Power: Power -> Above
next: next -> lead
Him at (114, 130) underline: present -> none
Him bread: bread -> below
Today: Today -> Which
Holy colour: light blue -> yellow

+ + + +

# [Exercise requirements]
Change every "Him" in the items above to "Them", and repeat the lines with nothing else altered.

# [Finished task]
Power: Power -> Above
next: next -> lead
Them at (114, 130) underline: present -> none
Them bread: bread -> below
Today: Today -> Which
Holy colour: light blue -> yellow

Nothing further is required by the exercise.